The Galaxy conceded three goals in the final half-hour of Saturday night's 3-1 loss to the Whitecaps, and there's no doubting the quality of the home team's work – at least on the first two goals – but LA still were angered by miscues that cost them heavily in a game in which they thought, certainly until the first goal, they would prevail.


“I wouldn't say [Vancouver's was] brilliant offense,” head coach Bruce Arena, whose team plays Wednesday at Philadelphia (4:30 pm PT, TWC SportsNet, TWC Deportes, LIVECHAT) and Sunday at New York (10 am PT, ESPN2, ESPN Deportes) said on the club's postgame telecast, “but we got pushed around a bunch of plays in [our] penalty area that created goals. They just outworked us for a couple goals tonight. We didn't have enough players that made the kind of plays that make a difference in a game like this.”


READ: Three Points to LA's loss

There was blame to go around as Russell Teibert took the Whitecaps to a 2-0 advantage with strikes in the 63rd and 76th minutes and Darren Mattocks ended all doubt with a stoppage-time finish. Rookie Greg Cochrane, so good in his first three starts in place of injured left back Todd Dunivant, was outsmarted on all three goals; backline leader Omar Gonzalez got turned around on one, and nobody stepped up on the finale.

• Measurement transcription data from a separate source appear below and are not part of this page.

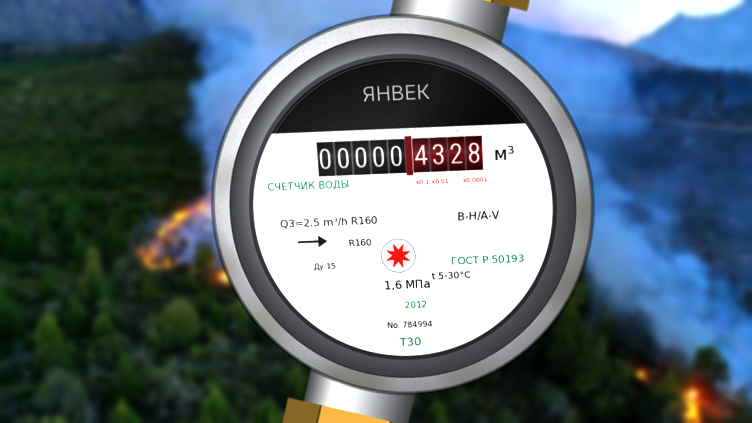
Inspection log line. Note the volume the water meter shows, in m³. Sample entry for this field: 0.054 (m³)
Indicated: 0.4328 (m³)
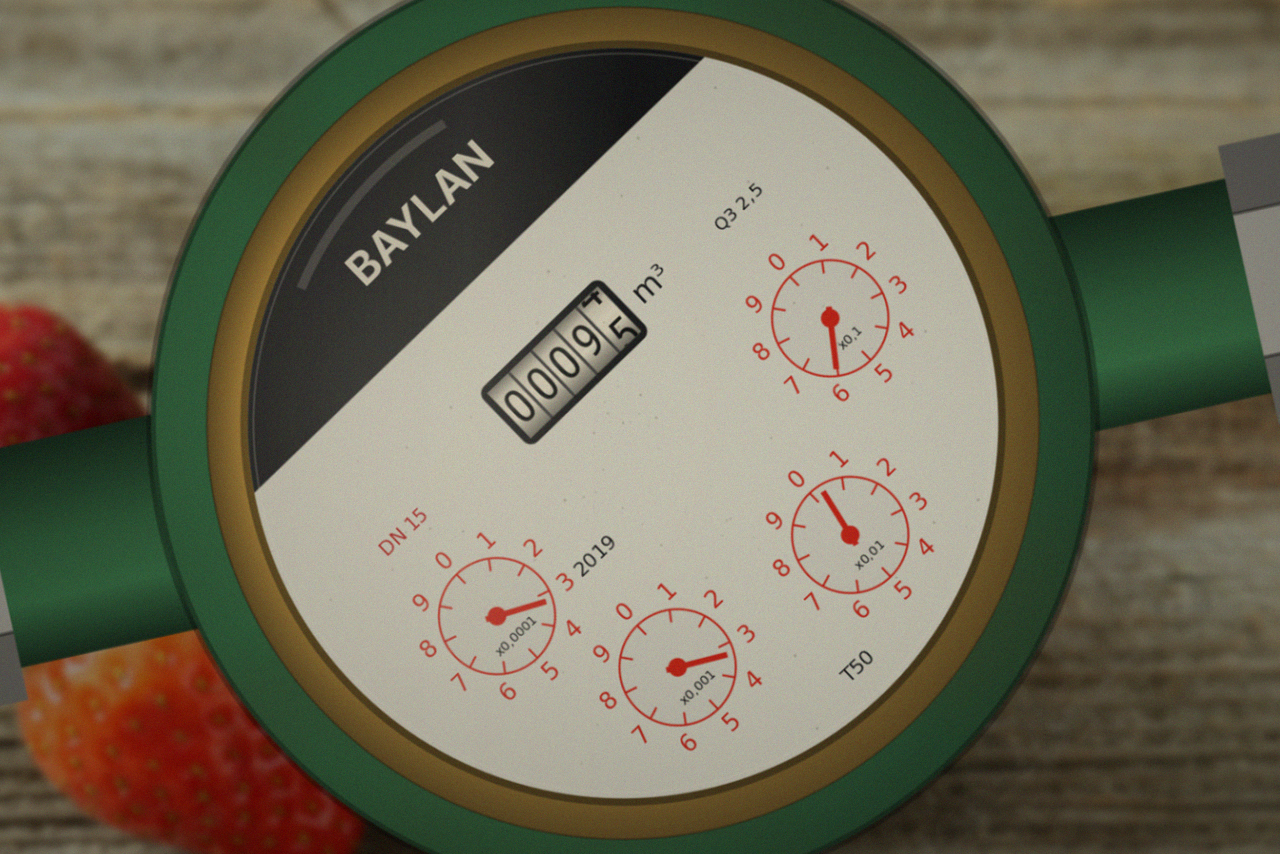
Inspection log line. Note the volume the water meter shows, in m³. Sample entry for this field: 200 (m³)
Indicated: 94.6033 (m³)
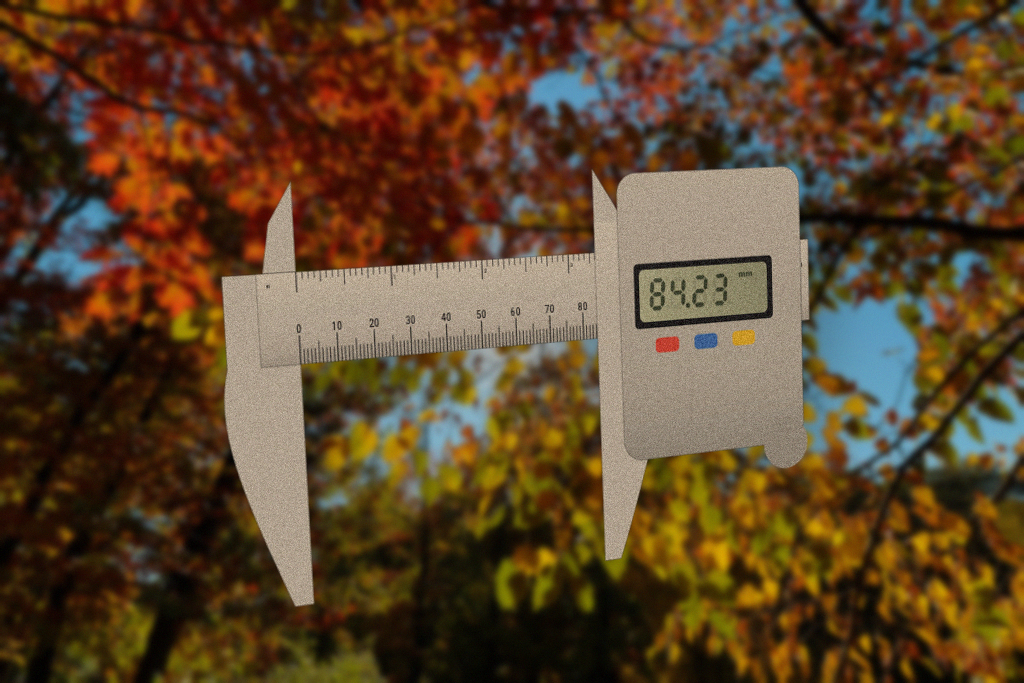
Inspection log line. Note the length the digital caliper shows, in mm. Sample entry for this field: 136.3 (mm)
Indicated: 84.23 (mm)
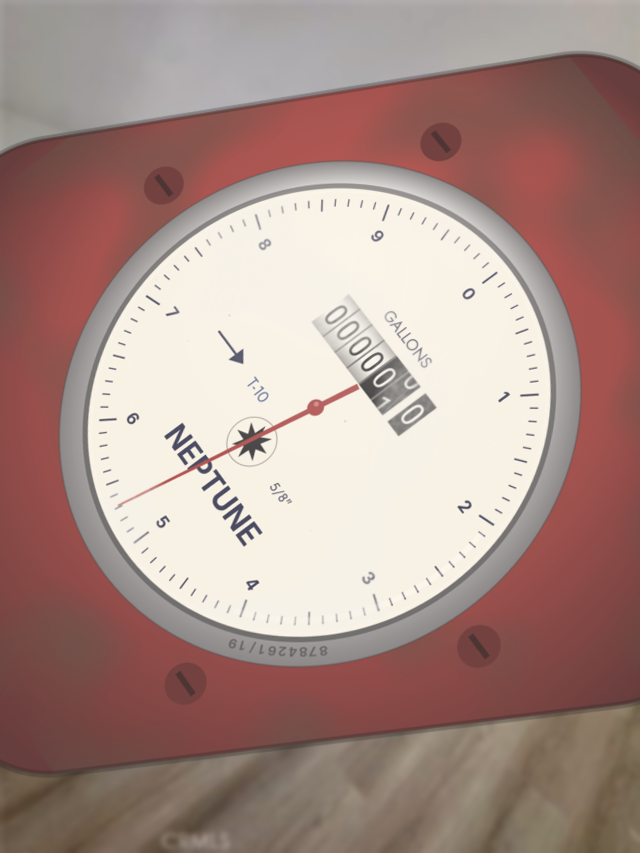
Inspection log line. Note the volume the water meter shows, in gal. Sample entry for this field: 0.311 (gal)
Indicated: 5.3 (gal)
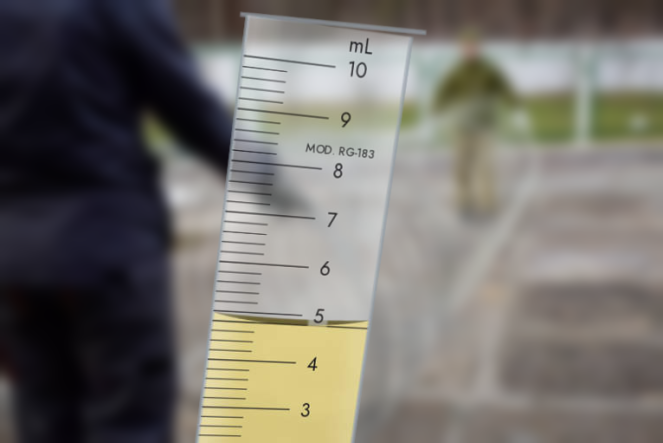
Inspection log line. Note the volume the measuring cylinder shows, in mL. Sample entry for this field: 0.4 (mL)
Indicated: 4.8 (mL)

“We give up that first goal, that kind of deflates us and gives them a lot of momentum, and it really puts a dagger in us,” Gonzalez said. “At that point, they started winning a lot of balls in midfield, and I thought before that we were playing a great game and we were getting tons of chances and we didn't have that killer instinct in our final third.

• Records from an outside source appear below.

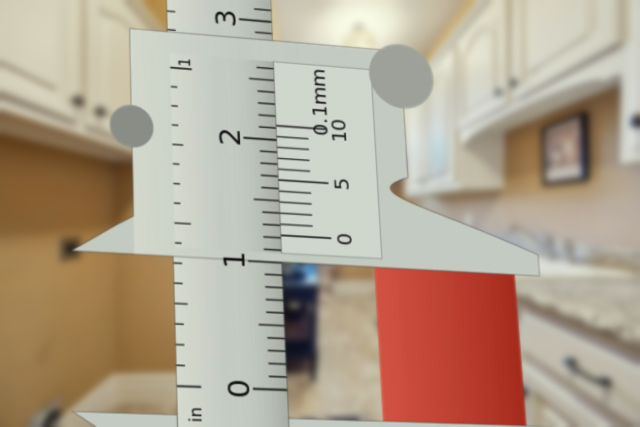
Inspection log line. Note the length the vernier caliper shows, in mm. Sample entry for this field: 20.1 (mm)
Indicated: 12.2 (mm)
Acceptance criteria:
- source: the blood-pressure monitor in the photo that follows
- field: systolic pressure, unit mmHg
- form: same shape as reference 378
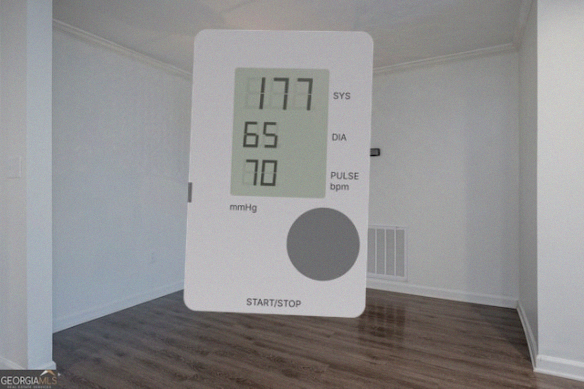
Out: 177
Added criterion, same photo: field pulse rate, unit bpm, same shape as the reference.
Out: 70
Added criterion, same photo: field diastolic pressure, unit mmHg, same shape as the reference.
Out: 65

"They sort of found a way to get their goals, and credit to them for that, but we've got to be better in the final third and also just keep them out of our goal as well.”


Cochrane didn't close space on Teibert on the first goal – he won each of the next two battles with him that followed – and several things conspired to make the second goal possible: Gershon Koffie's turn on a dime taking Gonzalez out of the play, A.J. DeLaGarza's retreat into the goalmouth opening space in the middle, and Cochrane and Juninho ball-watching as Teibert sprinted in to finish.

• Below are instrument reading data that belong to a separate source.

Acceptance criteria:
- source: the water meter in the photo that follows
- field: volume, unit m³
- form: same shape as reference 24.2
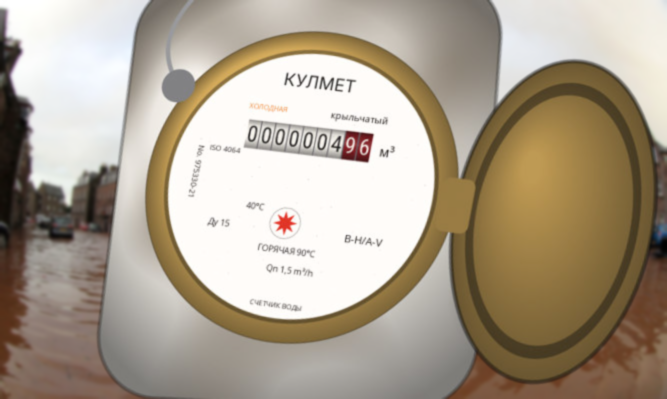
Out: 4.96
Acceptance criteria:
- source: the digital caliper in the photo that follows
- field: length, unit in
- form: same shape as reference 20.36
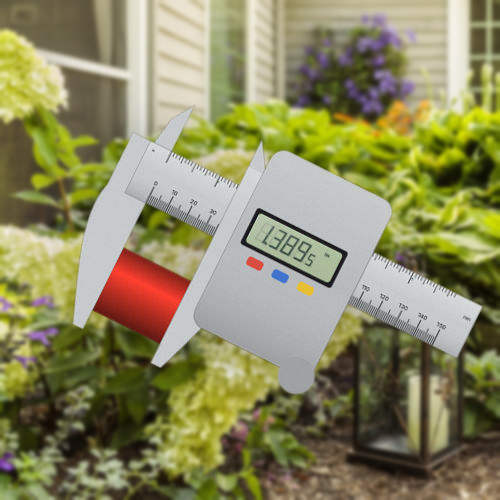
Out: 1.3895
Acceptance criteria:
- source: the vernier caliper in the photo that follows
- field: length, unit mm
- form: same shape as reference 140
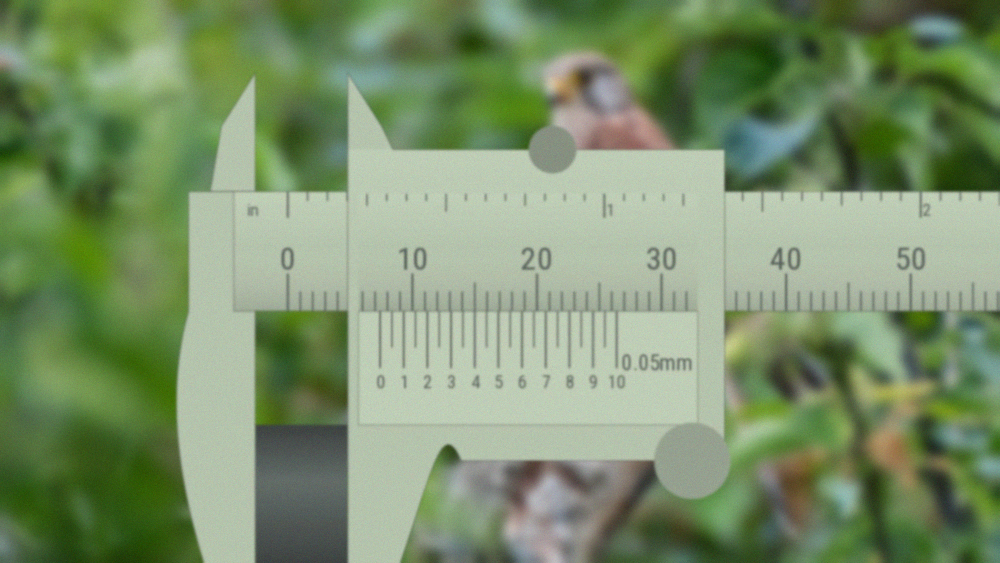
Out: 7.4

READ: Arena promises changes after disappointing defeat to Vancouver

“We have to be a little bit more aggressive, push our lines more and not let them get into our final third,” said Gonzalez, who acknowledged he “overcommitted” on the pass to Koffie. “I think we were a little bit tired and not pushing our lines the way they should.”


The last one, with the Galaxy pushed up in search of an equalizer – Gonzalez played forward, more or less, the final 15 minutes – came from a throw-in on the right that LA defended miserably, with Koffie was behind three Galaxy players to receive the ball. He chipped past Cochrane, who was able to then bump Jordan Harvey off the ball but do no more, and Mattocks just turned and finished at the right post. Arena called it “ridiculous.”


“Everything is a learning process,” Gonzalez said. “We're still early, we're doing a lot better than we were last year, so we know that we just have to start doing better and turning things around.”